#### Исходный текст

Перефразируя Гумилёва, назвавшего Иннокентия Анненского «последним из царскосельских лебедей» (и, конечно, сильно драматизируя), можно сказать, что доживший до XXI века Борис Владимирович Заходер был последним из «детгизовских лебедей» — блистательных советских переводчиков детской литературы. То есть переводчиков, работавших для читателей, у которых были очень призрачные шансы прочитать переводимые им книги в оригинале и никаких шансов — увидеть места, где их действие разворачивается. Чем и определялся его творческий метод.
Но не только этим. Родившийся в 1918 году Заходер был человеком своего поколения. А это значило, что если на его старших товарищей (и в большой мере — наставников) по «цеху задорному» детского художественного перевода, Чуковского и Маршака, выпало по вполне полноценному куску дореволюционной биографии, подразумевавшей, в том числе, длительные вояжи в страны переводимых литератур, то на Заходера пришелся кусок биографии совсем другой — военной. И кусок не такой уж малый — с 1939-го, с финской войны, на которую он ушел добровольцем, по 1946-й. Конечно, он, ушедший воевать в июне 1941 года тоже добровольцем после нескольких месяцев обучения в Литинституте, служил всё-таки не в окопе, а во фронтовой газете «»Огонь по врагу» — но именно во фронтовой. Медаль «За боевые заслуги» просто так не давали.
Что не уберегло его, как и многих других вчерашних светских воинов, от негласного запрета на профессию — профессию поэта. «Не надо нам еще евреев в литературе» — вслух этого в конце 40-х литературные начальники не произносили, но поступали в соответствии с этой директивой. Так что первый же его шедевр, «Буква Я», написанный еще в 1947 году — так сказать, в качестве литинститутской дипломной работы, был опубликован только в 1955 году. Хотя, конечно, дело было не только в космополитизме….

########

Напишите продолжение приведенного выше текста о Борисе Заходере, начиная сразу после его последнего предложения.

#### Перечень материала

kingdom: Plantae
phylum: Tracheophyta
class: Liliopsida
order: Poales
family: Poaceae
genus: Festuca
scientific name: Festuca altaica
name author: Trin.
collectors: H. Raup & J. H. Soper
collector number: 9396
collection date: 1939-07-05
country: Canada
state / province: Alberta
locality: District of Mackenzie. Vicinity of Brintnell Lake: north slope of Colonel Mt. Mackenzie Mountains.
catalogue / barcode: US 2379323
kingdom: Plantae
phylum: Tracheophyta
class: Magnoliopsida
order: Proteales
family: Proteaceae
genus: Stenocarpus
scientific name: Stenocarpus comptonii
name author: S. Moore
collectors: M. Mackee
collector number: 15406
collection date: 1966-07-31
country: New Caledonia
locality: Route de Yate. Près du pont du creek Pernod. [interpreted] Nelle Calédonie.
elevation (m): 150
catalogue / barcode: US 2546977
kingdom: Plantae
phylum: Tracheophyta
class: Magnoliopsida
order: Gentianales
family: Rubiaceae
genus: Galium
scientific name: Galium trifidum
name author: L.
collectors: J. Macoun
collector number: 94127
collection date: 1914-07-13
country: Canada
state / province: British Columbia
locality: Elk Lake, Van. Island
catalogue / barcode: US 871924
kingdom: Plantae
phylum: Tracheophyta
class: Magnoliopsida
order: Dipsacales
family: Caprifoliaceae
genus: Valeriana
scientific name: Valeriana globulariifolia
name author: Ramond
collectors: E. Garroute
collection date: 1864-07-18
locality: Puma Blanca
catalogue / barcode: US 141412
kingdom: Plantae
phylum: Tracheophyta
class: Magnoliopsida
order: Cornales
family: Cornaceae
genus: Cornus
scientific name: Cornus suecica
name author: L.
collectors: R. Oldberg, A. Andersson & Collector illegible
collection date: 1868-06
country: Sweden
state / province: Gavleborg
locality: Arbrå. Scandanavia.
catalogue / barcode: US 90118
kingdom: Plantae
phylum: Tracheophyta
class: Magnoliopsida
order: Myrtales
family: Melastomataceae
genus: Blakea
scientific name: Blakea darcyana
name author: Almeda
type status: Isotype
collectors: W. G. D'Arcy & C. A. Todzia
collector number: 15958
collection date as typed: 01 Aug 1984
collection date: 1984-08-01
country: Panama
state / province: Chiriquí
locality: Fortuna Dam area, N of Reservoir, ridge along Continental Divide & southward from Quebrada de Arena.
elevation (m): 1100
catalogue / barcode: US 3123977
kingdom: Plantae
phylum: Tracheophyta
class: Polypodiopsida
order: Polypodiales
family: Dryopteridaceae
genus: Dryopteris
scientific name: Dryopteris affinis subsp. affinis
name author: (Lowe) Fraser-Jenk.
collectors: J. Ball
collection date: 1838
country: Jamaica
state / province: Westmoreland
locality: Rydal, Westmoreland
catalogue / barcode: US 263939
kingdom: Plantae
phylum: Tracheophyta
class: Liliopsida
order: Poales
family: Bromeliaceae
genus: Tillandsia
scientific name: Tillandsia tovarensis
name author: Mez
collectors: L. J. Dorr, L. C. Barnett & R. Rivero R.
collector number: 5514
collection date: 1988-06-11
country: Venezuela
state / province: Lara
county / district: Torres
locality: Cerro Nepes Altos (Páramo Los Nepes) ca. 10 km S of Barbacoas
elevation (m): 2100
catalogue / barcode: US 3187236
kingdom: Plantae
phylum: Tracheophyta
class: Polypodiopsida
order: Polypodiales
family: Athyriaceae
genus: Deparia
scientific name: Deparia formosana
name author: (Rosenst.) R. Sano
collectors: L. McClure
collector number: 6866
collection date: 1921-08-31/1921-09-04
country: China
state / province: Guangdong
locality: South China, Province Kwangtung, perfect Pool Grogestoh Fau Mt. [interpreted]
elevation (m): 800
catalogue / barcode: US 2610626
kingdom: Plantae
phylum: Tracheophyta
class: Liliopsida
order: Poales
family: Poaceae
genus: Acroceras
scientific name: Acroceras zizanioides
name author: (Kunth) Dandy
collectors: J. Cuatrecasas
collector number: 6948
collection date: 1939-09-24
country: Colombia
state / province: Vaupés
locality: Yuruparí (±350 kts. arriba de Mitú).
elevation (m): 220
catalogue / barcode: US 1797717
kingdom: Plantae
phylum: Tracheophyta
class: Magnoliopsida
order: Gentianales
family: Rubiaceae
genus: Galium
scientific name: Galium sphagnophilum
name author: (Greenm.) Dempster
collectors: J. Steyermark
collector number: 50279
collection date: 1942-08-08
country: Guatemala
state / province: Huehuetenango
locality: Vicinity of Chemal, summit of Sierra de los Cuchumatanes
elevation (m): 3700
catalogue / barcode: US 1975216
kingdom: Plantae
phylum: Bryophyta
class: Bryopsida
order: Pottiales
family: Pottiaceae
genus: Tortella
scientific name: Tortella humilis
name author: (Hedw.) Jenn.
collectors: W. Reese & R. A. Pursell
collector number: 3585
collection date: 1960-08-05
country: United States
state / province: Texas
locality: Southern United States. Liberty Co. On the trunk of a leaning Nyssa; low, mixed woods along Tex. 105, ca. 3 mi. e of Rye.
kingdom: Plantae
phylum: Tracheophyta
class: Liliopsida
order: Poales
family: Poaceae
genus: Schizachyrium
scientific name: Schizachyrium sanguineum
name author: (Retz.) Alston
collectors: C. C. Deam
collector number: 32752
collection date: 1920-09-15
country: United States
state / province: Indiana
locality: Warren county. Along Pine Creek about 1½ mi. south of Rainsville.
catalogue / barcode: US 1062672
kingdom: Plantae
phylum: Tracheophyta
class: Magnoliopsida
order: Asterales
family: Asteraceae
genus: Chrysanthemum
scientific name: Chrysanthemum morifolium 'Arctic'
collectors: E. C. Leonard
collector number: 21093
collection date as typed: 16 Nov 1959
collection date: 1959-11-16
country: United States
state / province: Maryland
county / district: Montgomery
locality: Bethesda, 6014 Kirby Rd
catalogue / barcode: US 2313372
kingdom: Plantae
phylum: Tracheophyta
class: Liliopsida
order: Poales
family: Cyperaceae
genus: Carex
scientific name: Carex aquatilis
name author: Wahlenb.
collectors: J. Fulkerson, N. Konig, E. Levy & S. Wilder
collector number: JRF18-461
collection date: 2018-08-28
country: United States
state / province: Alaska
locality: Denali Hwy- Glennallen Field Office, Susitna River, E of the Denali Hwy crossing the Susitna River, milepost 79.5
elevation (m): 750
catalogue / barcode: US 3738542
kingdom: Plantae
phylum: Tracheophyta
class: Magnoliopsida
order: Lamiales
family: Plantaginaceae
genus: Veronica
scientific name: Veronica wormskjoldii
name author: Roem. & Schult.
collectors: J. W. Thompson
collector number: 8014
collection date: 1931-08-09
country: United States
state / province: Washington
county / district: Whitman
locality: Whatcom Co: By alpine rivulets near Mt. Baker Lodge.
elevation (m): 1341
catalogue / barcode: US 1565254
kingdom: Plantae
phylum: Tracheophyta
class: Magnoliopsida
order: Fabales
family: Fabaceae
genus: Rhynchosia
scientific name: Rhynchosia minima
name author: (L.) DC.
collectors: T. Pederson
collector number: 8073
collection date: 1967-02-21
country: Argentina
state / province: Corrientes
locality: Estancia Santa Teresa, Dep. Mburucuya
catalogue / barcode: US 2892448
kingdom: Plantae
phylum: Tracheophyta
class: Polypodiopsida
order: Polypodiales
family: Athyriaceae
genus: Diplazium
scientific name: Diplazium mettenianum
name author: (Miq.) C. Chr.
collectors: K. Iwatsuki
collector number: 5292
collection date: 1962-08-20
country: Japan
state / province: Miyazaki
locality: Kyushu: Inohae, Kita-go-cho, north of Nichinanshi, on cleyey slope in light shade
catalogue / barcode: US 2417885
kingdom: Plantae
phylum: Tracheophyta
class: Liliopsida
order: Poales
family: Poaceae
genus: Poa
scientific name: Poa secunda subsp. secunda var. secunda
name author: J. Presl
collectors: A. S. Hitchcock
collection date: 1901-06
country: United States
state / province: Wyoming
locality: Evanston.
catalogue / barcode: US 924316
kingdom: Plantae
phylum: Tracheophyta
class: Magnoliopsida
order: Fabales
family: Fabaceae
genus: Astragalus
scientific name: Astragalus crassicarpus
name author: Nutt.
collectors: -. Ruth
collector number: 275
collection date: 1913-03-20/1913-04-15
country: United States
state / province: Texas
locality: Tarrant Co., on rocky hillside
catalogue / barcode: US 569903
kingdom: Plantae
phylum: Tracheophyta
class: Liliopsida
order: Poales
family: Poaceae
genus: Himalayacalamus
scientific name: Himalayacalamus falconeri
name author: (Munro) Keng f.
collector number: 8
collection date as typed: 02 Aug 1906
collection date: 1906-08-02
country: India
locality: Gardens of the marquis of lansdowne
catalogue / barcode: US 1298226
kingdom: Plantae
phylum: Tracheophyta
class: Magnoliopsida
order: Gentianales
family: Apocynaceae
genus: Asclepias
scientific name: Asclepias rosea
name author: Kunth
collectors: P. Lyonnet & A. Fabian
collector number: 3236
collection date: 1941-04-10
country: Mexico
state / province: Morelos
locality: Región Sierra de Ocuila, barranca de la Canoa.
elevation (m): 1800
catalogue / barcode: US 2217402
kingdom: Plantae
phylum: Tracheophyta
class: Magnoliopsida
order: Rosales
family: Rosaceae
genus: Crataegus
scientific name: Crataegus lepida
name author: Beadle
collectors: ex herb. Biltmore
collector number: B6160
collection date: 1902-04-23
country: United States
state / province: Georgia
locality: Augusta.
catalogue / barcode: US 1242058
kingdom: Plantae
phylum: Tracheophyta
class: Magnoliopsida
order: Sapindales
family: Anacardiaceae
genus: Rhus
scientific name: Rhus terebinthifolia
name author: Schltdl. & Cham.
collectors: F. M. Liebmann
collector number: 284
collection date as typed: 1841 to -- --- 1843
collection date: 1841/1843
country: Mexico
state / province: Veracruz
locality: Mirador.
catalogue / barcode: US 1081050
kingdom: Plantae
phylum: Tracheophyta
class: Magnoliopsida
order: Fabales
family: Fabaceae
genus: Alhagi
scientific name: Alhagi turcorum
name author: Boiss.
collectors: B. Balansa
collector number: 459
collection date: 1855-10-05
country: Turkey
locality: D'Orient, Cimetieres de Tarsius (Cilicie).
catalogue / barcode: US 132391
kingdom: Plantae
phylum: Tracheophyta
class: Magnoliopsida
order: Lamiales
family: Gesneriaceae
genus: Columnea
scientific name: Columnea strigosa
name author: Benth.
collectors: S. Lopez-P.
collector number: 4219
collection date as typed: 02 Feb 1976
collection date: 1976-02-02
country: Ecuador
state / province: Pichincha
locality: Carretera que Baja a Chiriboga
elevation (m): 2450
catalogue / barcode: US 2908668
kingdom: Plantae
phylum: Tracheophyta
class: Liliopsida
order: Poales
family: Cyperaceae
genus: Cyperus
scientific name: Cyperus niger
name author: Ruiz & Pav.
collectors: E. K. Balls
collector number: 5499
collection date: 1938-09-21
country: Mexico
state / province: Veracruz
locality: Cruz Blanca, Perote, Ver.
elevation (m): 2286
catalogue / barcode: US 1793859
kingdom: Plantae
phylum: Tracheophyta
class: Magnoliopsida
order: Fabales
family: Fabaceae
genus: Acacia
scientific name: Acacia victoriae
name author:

########

Ответ ниже =
Я ведь вам не просто буква,
Я — местоимение.
Вы
В сравнении со мною —
Недоразумение!
Недоразумение —
Не более не менее!
Тут вся азбука пришла
В страшное волнение.
Было от чего прийти в волнение!
Заходер, как и другие, перебивался анонимными-псевдонимными переводами, впрочем, отнюдь не восточными, от которых так болела голова у другого фронтовика, Арсения Тарковского; с успехом выращивал на продажу аквариумных рыбок («Я кормил рыбок, а рыбки кормили меня», — добродушно шутил он много позднее), писал эстрадные репризы и пародии для тогдашней жены, актрисы оригинального жанра — пока не нашёл свою, как сказали бы сейчас, «фишку» — переводы-пересказы классиков детской литературы.
И попал в точку.
Действительно, кому, как не ему, автору другого шедевра — «Кит и кот», который сейчас разбирали бы с точки зрения витгенштейновской «философии языка», было дано понимание: детская поэзия, вообще детская литература сплошь и рядом построена на каламбуре, на том, что улетучивается при буквальном переводе, на том, что заставляет переводчика выкидывать белый флаг — примечание «непереводимая игра слов».
КОТ
Плывет по океану,
КИТ
Из блюдца ест сметану.
Всё переводимо! Только надо найти подход, выработать приём.
И Борис Заходер его нашел и выработал. «Да, существует только один способ перевода, позволяющий переводить непереводимое, — это писать заново, — объяснял (оправдывался?) он сам в статье «История моих публикаций». — Переводчик становится практически соавтором … если созданное на иноязычной основе сочинение в новой языковой стихии становится живым фактом живой литературы».
Переводы-пересказы Заходера — стали. При этом, как всякий удачный прием, как здоровье живого человеческого тела (тела языка, можно сказать), этот приём незаметен. Но отсутствие его оказывается невыносимо.
В случае «Вини-Пуха» это правило проявилось с наглядностью анекдотической. Когда в 1999 году, еще при жизни Заходера, ЭКСМО затеяло переиздать книгу про медвежонка и всех-всех-всех, не платя Заходеру, оказалось, что у объявившихся новых переводчиков намертво связаны руки: в «альтернативном переводе» действовали какие-то Тигер, Хоботун и… Хрюка! Потому что привычные нам всем Тигра, Слонопотам и Пятачок — придуманы Заходером. Ведь если Owl — это просто Сова (хотя, как убедительно показала Мария Елифёрова в своей статье «Багира сказал», здесь скорее Филин), то Piglet — это поросёнок, подсвинок, но уж никак не Пятачок. Это имя и выросший за ним характер (как за той же Cовой выросла старая дева — «синий чулок», хотя в оригинале это полуграмотный зазнайка-подросток мужеска пола) — гениальная находка русского соавтора.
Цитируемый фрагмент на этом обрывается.